Collected data:
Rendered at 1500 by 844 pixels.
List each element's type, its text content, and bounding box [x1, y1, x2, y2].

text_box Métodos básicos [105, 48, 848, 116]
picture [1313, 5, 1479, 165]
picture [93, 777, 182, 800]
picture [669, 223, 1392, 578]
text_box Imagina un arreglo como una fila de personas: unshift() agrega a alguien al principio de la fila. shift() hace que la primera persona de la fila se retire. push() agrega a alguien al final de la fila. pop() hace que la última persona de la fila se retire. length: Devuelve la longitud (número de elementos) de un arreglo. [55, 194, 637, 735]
...
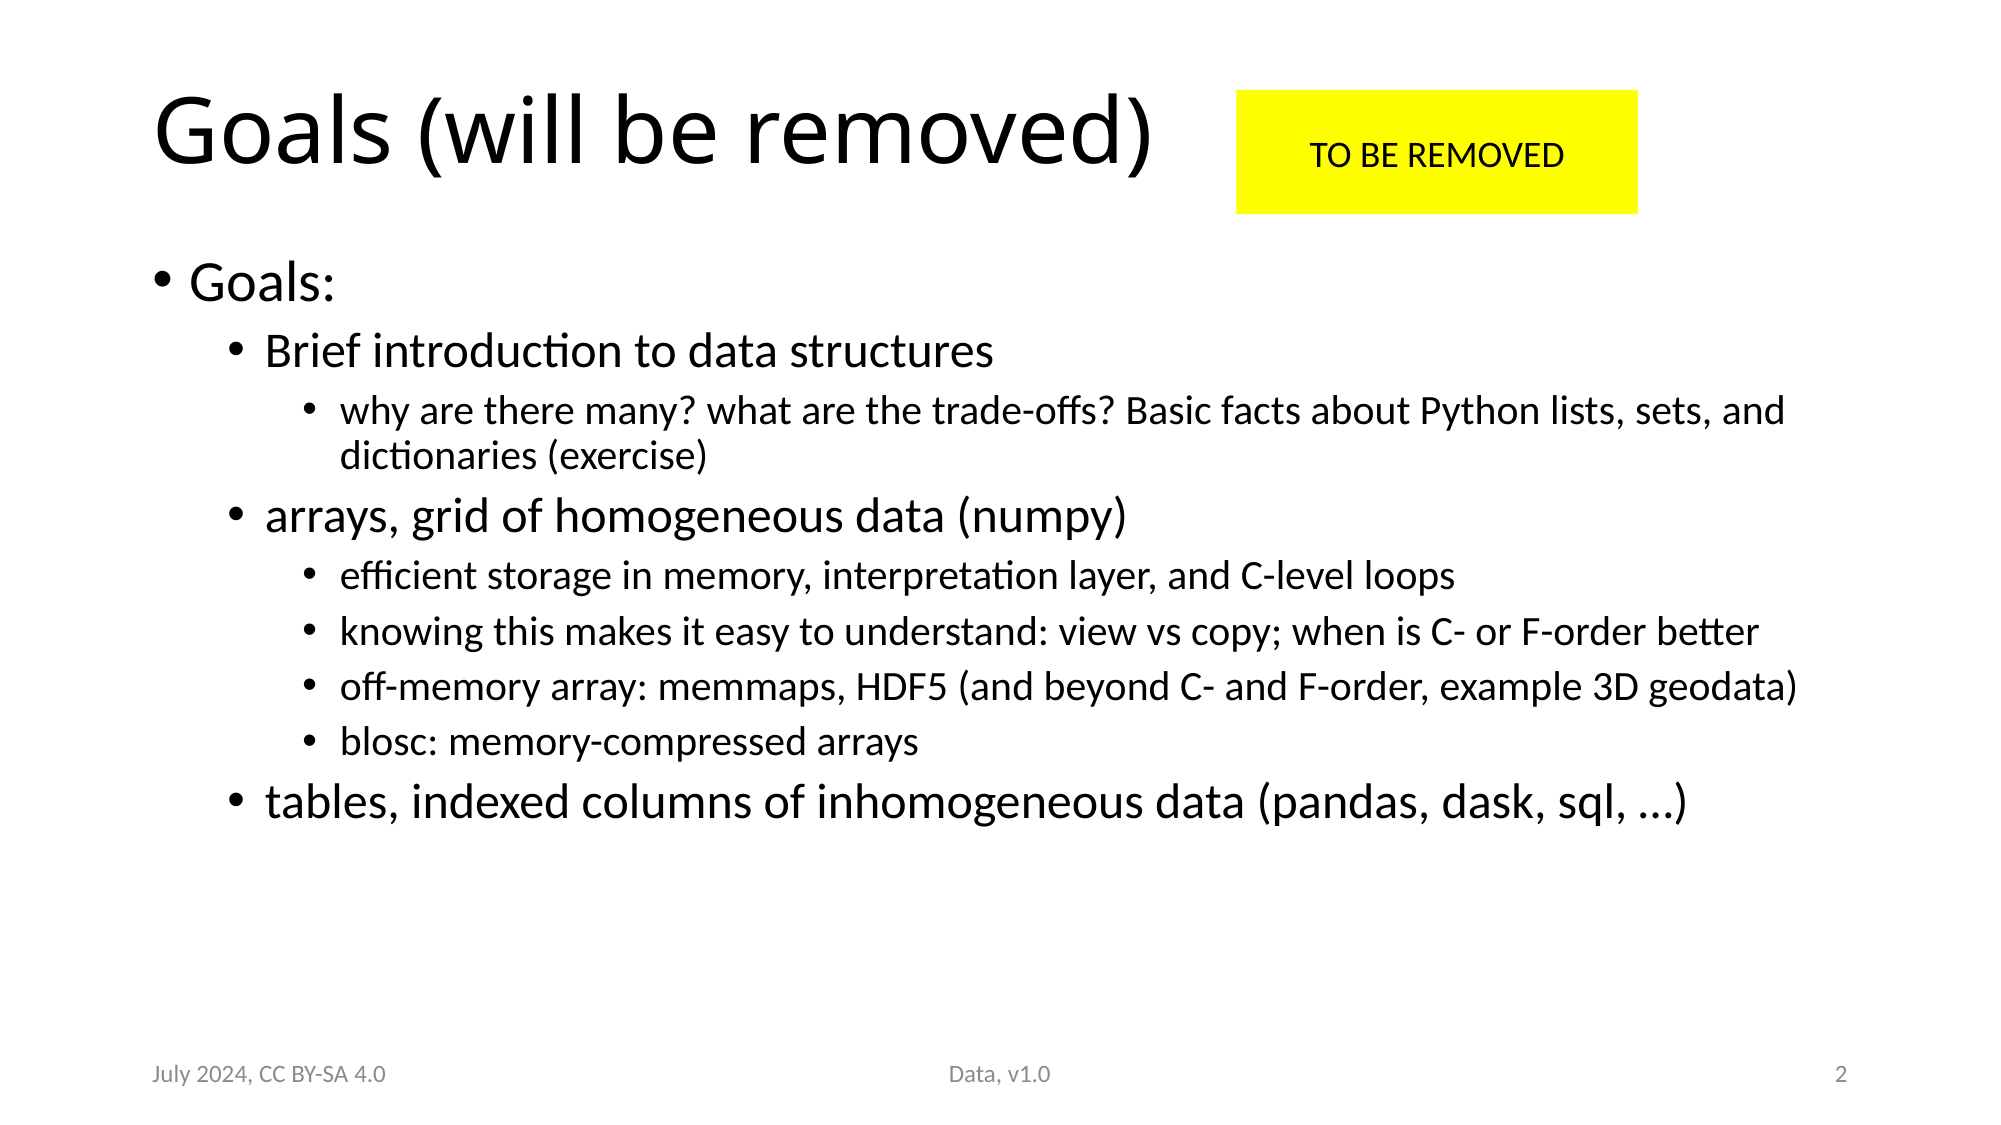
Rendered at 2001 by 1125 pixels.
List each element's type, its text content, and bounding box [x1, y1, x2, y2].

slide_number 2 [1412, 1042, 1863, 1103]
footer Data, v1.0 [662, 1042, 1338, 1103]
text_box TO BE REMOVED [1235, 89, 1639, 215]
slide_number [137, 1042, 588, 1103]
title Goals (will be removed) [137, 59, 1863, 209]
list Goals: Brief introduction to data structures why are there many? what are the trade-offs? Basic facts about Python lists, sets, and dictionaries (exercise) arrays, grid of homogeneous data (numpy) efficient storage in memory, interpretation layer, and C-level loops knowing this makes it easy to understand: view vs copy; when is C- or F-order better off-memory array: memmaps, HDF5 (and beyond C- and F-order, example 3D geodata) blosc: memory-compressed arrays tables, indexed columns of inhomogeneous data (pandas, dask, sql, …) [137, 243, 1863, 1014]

Task prompt:
Whenever the string "pixels" shows up in a line of the records, copy that line.

Result:
Rendered at 1500 by 844 pixels.
Rendered at 2001 by 1125 pixels.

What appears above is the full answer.